The speaker’s list was extended to facilitate the extensive debate principally surrounding the motion’s wording and the Sri Lankan conflict itself.

The University of Windsor Students’ Alliance (UWSA) recommended the CFS wait until the United Nations officially declared the Sri Lankan violence to be genocide, while the Brandon University Students’ Union attempted to remove “Sri Lankan Armed Forces” from the motion.

Ultimately, the motion passed without any amendments.

A second contentious motion was presented by the Student Federation of the University of Ottawa (SFUO, Local 41 of the CFS).
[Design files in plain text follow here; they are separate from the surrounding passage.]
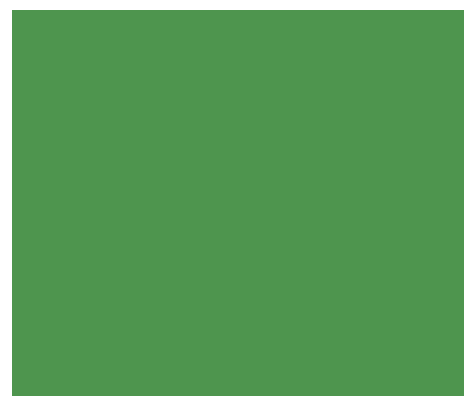
<source format=gbr>
G04 DipTrace 2.4.0.2*
%INBoard.gbr*%
%MOIN*%
%ADD11C,0.0055*%
%FSLAX44Y44*%
G04*
G70*
G90*
G75*
G01*
%LNBoardPoly*%
%LPD*%
G36*
X3937Y16812D2*
D11*
X19000D1*
Y3937D1*
X3937D1*
Y16812D1*
G37*
M02*

</source>
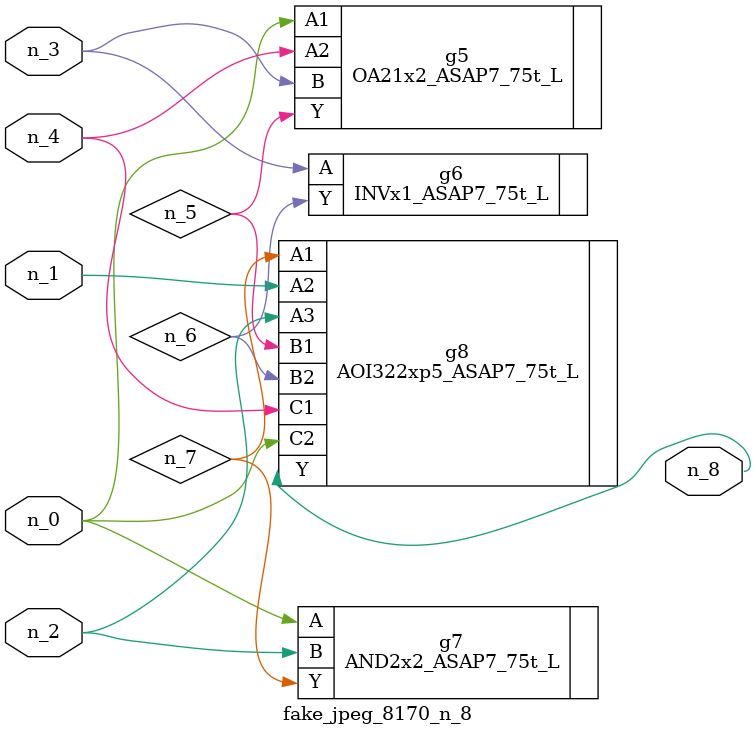
<source format=v>
module fake_jpeg_8170_n_8 (n_3, n_2, n_1, n_0, n_4, n_8);

input n_3;
input n_2;
input n_1;
input n_0;
input n_4;

output n_8;

wire n_6;
wire n_5;
wire n_7;

OA21x2_ASAP7_75t_L g5 ( 
.A1(n_0),
.A2(n_4),
.B(n_3),
.Y(n_5)
);

INVx1_ASAP7_75t_L g6 ( 
.A(n_3),
.Y(n_6)
);

AND2x2_ASAP7_75t_L g7 ( 
.A(n_0),
.B(n_2),
.Y(n_7)
);

AOI322xp5_ASAP7_75t_L g8 ( 
.A1(n_7),
.A2(n_1),
.A3(n_2),
.B1(n_5),
.B2(n_6),
.C1(n_4),
.C2(n_0),
.Y(n_8)
);


endmodule
</source>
This motion aimed to amend the federation’s bylaws to enforce equal spending limits on groups campaigning in federation or defederation referendums.
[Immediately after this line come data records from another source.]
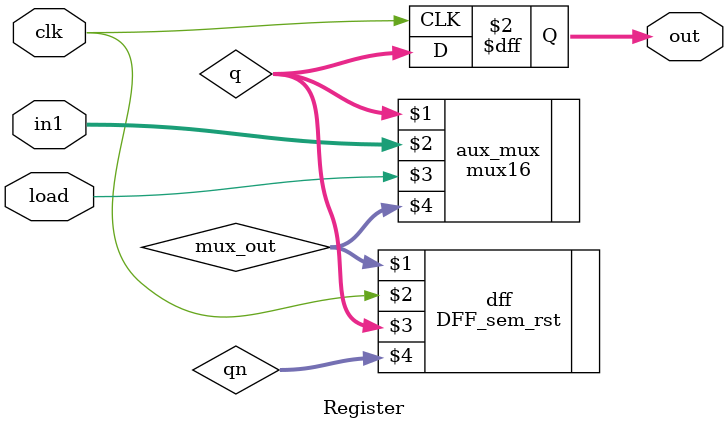
<source format=v>
`include "DFF_sem_rst.v"
`include "mux16.v"

module Register(input [15:0] in1, input load, input clk, output reg [15:0] out);

    wire [15:0] q ;
    wire [15:0] qn ;
    wire [15:0] mux_out;

    // Instanciando o mux
    mux16 aux_mux(q, in1, load, mux_out);

    // Instanciando o flip-flop
    DFF_sem_rst dff(mux_out, clk, q, qn); 

    // Atualizando o valor de out
    always @ (posedge clk) begin
        out <= q;
    end

endmodule

</source>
The SFUO, who held a successful referendum to join the CFS in November 2008, abstained from voting on their own motion due to disagreement within their own delegation.

“Although this motion is brought to plenary by our local, our delegation is divided on this motion just as our campus was and remains divided on CFS membership,” said SFUO VP Student Affairs Michele Lamarche, speaking first on the motion.

“Our locals and the students we represent are all members of the CFS, but we cannot forget that a fair amount of our students do not want to be members or simply do not care,” continued Lamarche, who co-chaired the ‘No’ committee on the U of O campus during the referendum to join CFS last November.

“This motion will hold our federation to a higher standard of fairness, and make us a stronger, more democratic student movement.”

The motion, whose defeat was recommended by the CFS subcommittee, was met with great opposition from several other member locals.

“As far as we’re concerned, in any referendum situation the ‘No’ side has an inherited advantage because they can break the rules as much as they want without any type of consequence,” said Saravanamuttu, who voted against the motion with the rest of the YFS delegation.

“The ‘No’ side . . . can use any undemocratic process it wants to overturn an election, yet the ‘Yes’ side is bound by the democratic principles of any type of referendum,” he continued.

“It’s the responsibility of the Canadian Federation of Students to ensure that existing and potential members have access to as much information as possible in order to make an educated [decision], and that’s part of the reason [why] we voted against that motion.”

While one member local-the Concordia Graduate Students’ Association, who left the CFS for a period of time in the 1990s-voted in favour of the motion, it was ultimately defeated.

Apart from the SFUO, three other member locals abstained from the vote, including the Trent Central Student Association, the University of Windsor Students’ Alliance (UWSA), and the Kwantlen Student Association, who recently held an unsuccessful defederation referendum in April 2008.